An Empirical Study of (Multi-) Database Models in Open-Source Projects

Research output: Contribution in Book/Catalog/Report/Conference proceedingConference contribution

Abstract

Managing data-intensive systems has long been recognized as an expensive and error-prone process. This is mainly due to the often implicit consistency relationships that hold between applications and their database. As new technologies emerged for specialized purposes (e.g., graph databases, document stores), the joint use of database models has also become popular. There are undeniable benefits of such multi-database models where developers combine various technologies. However, the side effects on design, querying, and maintenance are not well-known yet. In this paper, we study multi-database models in software systems by mining major open-source repositories. We consider four years of history, from 2017 to 2020, of a total number of 40,609 projects with databases. Our results confirm the emergence of hybrid data-intensive systems as we found (multi-) database models (e.g., relational and non-relational) used together in 16% of all database-dependent projects. One percent of the systems added, deleted, or changed a database during the four years. The majority (62%) of these systems had a single database before becoming hybrid, and another significant part (19%) became “mono-database” after initially using multiple databases. We examine the evolution of these systems to understand the rationale of the design choices of the developers. Our study aims to guide future research towards new challenges posed by those emerging data management architectures.

Stored data
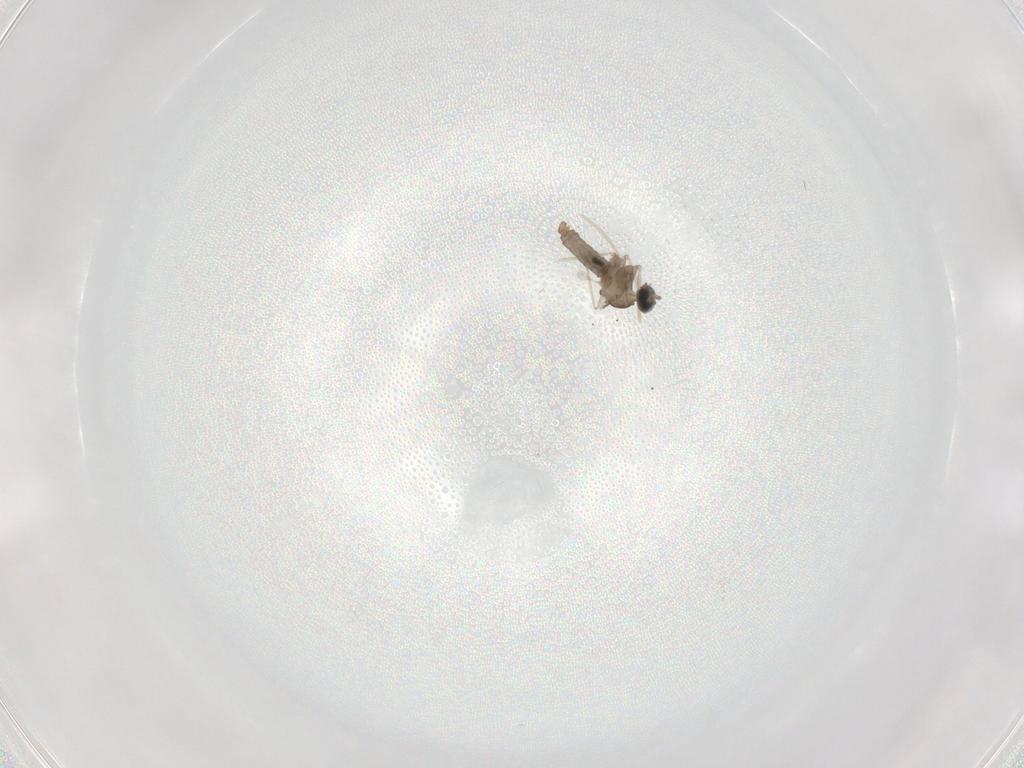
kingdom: Animalia
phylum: Arthropoda
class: Insecta
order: Diptera
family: Cecidomyiidae
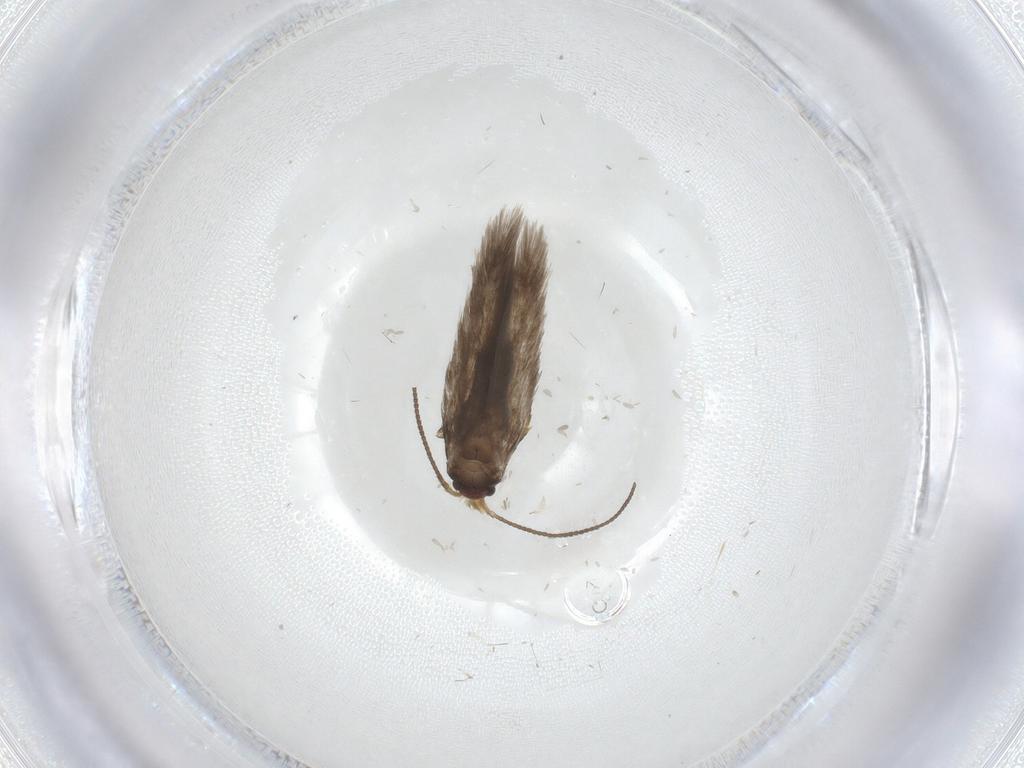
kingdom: Animalia
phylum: Arthropoda
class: Insecta
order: Lepidoptera
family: Nepticulidae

### YOUR OBJECTIVE
Would you output the entire text on multi-database models in open-source projects, shown above, word for word?

### TASK SOLUTION
An Empirical Study of (Multi-) Database Models in Open-Source Projects

Research output: Contribution in Book/Catalog/Report/Conference proceedingConference contribution

Abstract

Managing data-intensive systems has long been recognized as an expensive and error-prone process. This is mainly due to the often implicit consistency relationships that hold between applications and their database. As new technologies emerged for specialized purposes (e.g., graph databases, document stores), the joint use of database models has also become popular. There are undeniable benefits of such multi-database models where developers combine various technologies. However, the side effects on design, querying, and maintenance are not well-known yet. In this paper, we study multi-database models in software systems by mining major open-source repositories. We consider four years of history, from 2017 to 2020, of a total number of 40,609 projects with databases. Our results confirm the emergence of hybrid data-intensive systems as we found (multi-) database models (e.g., relational and non-relational) used together in 16% of all database-dependent projects. One percent of the systems added, deleted, or changed a database during the four years. The majority (62%) of these systems had a single database before becoming hybrid, and another significant part (19%) became “mono-database” after initially using multiple databases. We examine the evolution of these systems to understand the rationale of the design choices of the developers. Our study aims to guide future research towards new challenges posed by those emerging data management architectures.